The Importance of Intelligence Ownership
Owning intelligence means having control over the data, algorithms, and insights that drive business decisions. This is particularly crucial in today’s fast-paced, data-driven world, where artificial intelligence and machine learning are becoming increasingly prevalent. By owning their intelligence, enterprises can ensure that their systems are secure, transparent, and aligned with their overall goals.
Scaling Agents Securely with Cisco
Cisco’s approach to scaling agents securely is centered around the idea of intelligence ownership. By developing and owning their own AI-powered agents, Cisco is able to ensure that their systems are secure, efficient, and tailored to their specific needs. This approach has allowed Cisco to reshape their enterprise workflows and improve overall productivity. As AWS and other cloud providers continue to evolve, the importance of owning intelligence will only continue to grow.
Cisco’s strategy is a great example of how owning intelligence can help enterprises scale their operations securely and efficiently. By taking control of their data and algorithms, companies can ensure that their systems are aligned with their overall goals and values.

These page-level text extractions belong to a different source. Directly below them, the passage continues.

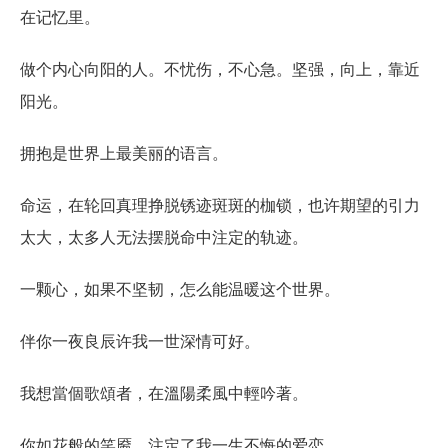
在记忆里。
做个内心向阳的人。不忧伤，不心急。坚强，向上，靠近
阳光。
拥抱是世界上最美丽的语言。
命运，在轮回真理挣脱锈迹斑斑的枷锁，也许期望的引力
太大，太多人无法摆脱命中注定的轨迹。
一颗心，如果不坚韧，怎么能温暖这个世界。
伴你一夜良辰许我一世深情可好。
我想當個歌頌者，在溫陽柔風中輕吟著。
你如花般的笑靥，注定了我一生不悔的爱恋。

The Benefits of Owning Intelligence
So why should enterprises prioritize intelligence ownership? The benefits are numerous. For one, owning intelligence provides a level of control and transparency that is difficult to achieve with rented intelligence. It also allows enterprises to develop systems that are tailored to their specific needs and goals, rather than relying on generic, off-the-shelf solutions. Additionally, owning intelligence can help enterprises to improve their overall security posture, as they are able to develop and implement their own security protocols and measures.

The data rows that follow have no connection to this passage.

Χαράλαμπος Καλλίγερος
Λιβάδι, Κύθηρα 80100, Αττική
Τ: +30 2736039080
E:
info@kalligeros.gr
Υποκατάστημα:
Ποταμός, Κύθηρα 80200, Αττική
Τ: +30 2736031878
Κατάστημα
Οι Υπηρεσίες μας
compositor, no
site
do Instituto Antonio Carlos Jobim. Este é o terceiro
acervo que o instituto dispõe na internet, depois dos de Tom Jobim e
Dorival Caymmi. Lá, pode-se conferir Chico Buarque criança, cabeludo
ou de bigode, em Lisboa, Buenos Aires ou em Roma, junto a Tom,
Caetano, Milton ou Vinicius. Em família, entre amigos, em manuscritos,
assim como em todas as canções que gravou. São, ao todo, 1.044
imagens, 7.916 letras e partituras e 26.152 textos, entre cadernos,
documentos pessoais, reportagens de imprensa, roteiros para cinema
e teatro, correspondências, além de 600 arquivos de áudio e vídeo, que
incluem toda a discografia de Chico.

In contrast, rented intelligence can be limiting and inflexible. When enterprises rely on rented intelligence, they are often at the mercy of the provider, with limited control over the data, algorithms, and insights that drive their business decisions. This can lead to a lack of transparency, security risks, and a general sense of disempowerment.
Real-World Applications
So what does intelligence ownership look like in practice? One example is the development of custom GitHub repositories, which allow enterprises to own and control their code and data. Another example is the use of Azure and other cloud platforms to develop and deploy custom AI-powered solutions. By taking control of their intelligence, enterprises can develop systems that are tailored to their specific needs and goals, and that provide a level of security, transparency, and efficiency that is difficult to achieve with rented intelligence.